The Cabin In The Woods (Spoiler Alert)

Recently our family sat down to watch the movie, The Cabin In The Woods.  As a rule I don’t like slasher movies.  Generally they are all fear, blood and gore and absolutely no point.  However, this movie received good reviews on Rotten Tomatoes (5 1/2 out of 6 stars).  It was described as, “… an astonishing meta-feat, capable of being funny, strange, and scary — frequently all at the same time.” Okay,  I was game.

As we sat and watched I was close to leaving several times.  The fear, blood and gore were all there like in any slasher movie.  And there was way too much sexually explicit content (the fast-forward button was our friend…) for me to ever watch the movie again or recommend it to someone else.
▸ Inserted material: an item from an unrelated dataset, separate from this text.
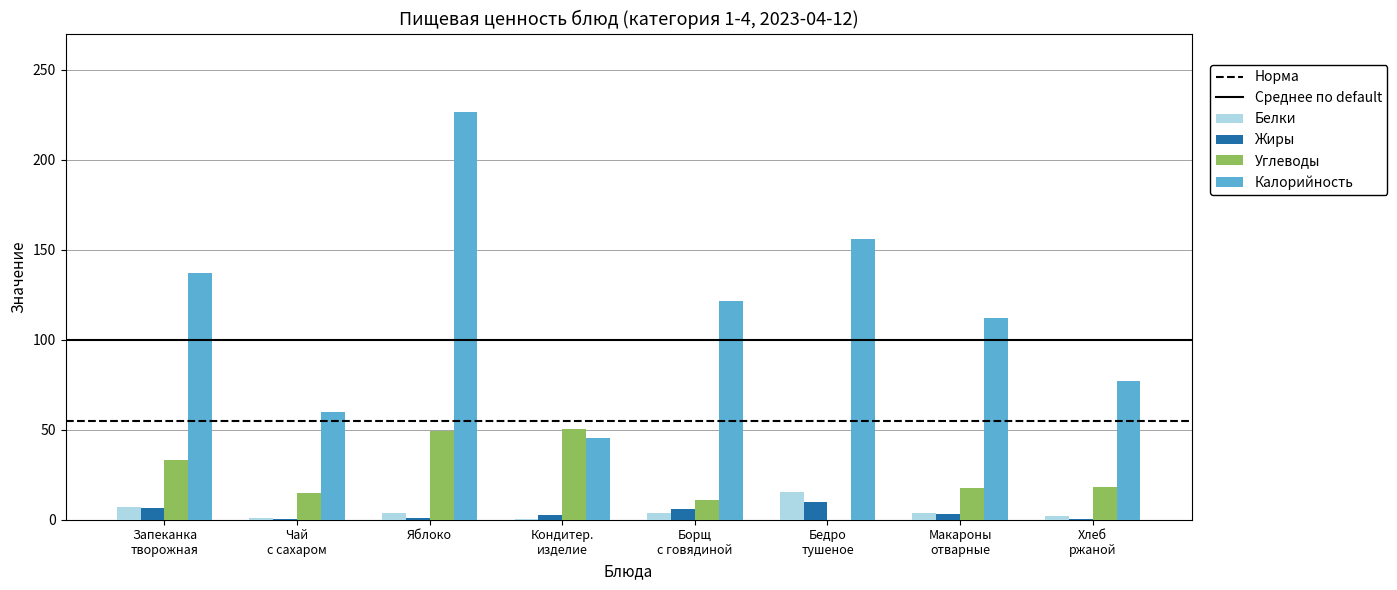

The value of Калорийность at Яблоко is 226.5. True or false?

True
But there was substance to this movie.  The movie was heading somewhere, and by the end I was surprised where it landed.

(SPOILER STARTS HERE)

It is obvious that the people are all doomed.  There seems to be no escape.  But they also seem to be choosing how they die.  There was an intelligence behind their deaths.  The premise of the movie is  the “myth” of human sacrifice is no myth at all.  Human sacrifice is required to keep the “gods” from destroying the earth.  The practice had been going on for thousands of years.  It reaches a point where all of our technology is used to carry out the executions, but in the end it is the same as it had always been; only human blood satisfied the gods. By the end the two characters still alive decide that the human race just isn’t worth it.  We (the human race) had our chance.  We haven’t done very well.  It is time to give some other life form a chance.
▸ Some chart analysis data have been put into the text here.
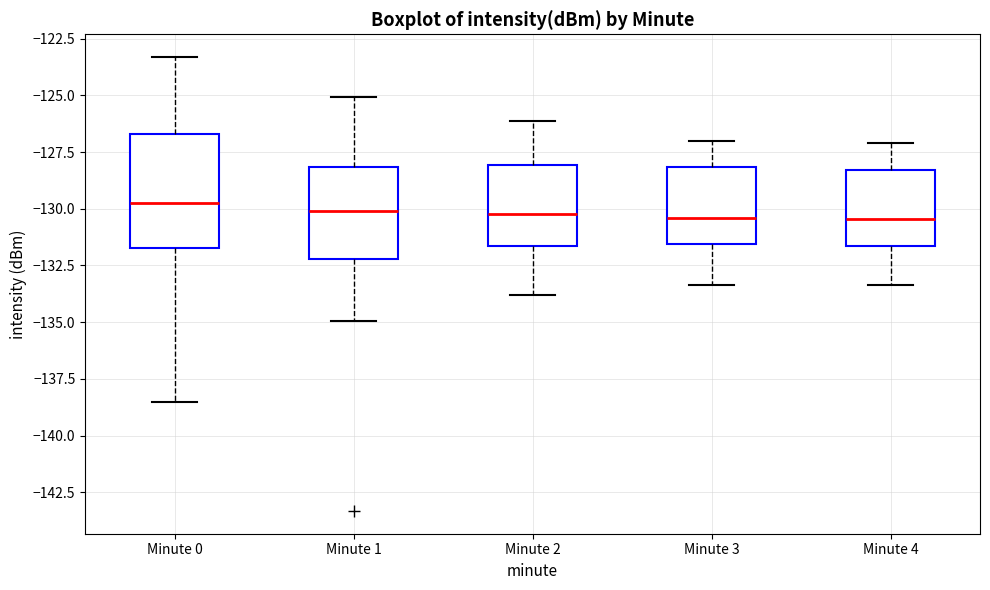

Reading left to right, read every box against the y-axis: the position of its median line, the range the box covers, and the ends of its whiskers. The values are not printed on the chart, so give them approximately, as read against the axis.

Minute 0: median -129.5, box -132.0 to -126.5, whiskers -138.5 to -123.5
Minute 1: median -130.0, box -132.0 to -128.0, whiskers -135.0 to -125.0
Minute 2: median -130.0, box -131.5 to -128.0, whiskers -134.0 to -126.0
Minute 3: median -130.5, box -131.5 to -128.0, whiskers -133.5 to -127.0
Minute 4: median -130.5, box -131.5 to -128.5, whiskers -133.5 to -127.0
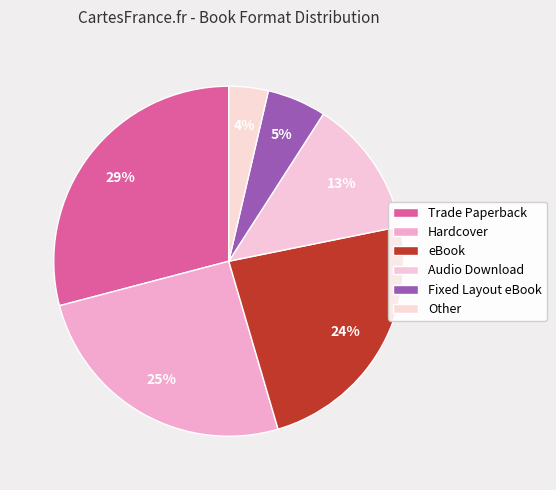

Is Hardcover the majority of the pie?

No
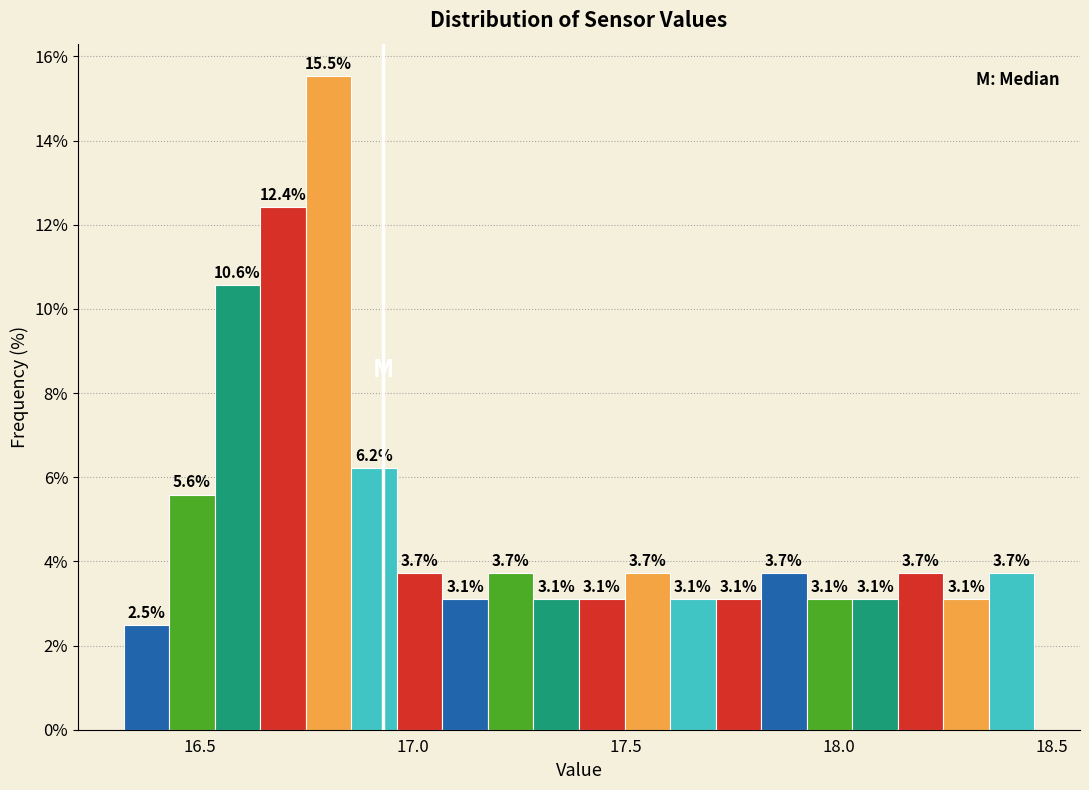

Around what value on the x-axis is the tallest bar? Give the approximate position of its centre, as read against the axis.

16.80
The movie ends with one of the gods breaking out from beneath the earth bent on destruction.  There is one veiled reference to Heaven (the reference was to something coming from “upstairs”) and the implication is that it is Heaven making sure that the sacrifice doesn’t complete successfully this time.  The human race was measured, and found lacking.  It is time to start over.
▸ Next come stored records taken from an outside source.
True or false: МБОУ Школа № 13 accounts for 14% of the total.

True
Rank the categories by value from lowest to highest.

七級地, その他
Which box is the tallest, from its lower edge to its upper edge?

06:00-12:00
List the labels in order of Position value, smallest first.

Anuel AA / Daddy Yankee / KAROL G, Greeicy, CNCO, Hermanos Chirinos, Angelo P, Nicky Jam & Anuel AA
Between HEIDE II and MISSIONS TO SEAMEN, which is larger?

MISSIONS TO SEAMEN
We all have a world view, and at the center of our belief system is what we think about God.  We have beliefs about His character, His ways and how He relates to us.  Even if we don’t consciously form these opinions, they are there.  Back in 2006 and 2008 telephone interviews were carried out and discovered that American’s have four general views of God.  They are

  • The Authoritative God – Get right with Him or lose his favor.
  • The Benevolent God – God is engaged in our world and loves and supports us.
  • The Critical God – God keeps an eye on this world and delivers justice in the next.
  • The Distant God – God “booted up” humanity and the rest is up to us.

In The Cabin In The Woods the view is clearly that of the Authoritative God.  The world has gone haywire and it is time to pay up.  His favor is gone and mankind is to be destroyed.

What do you believe about God?  How does He relate to you?  More importantly, how does your belief of how He views you change how you relate to Him?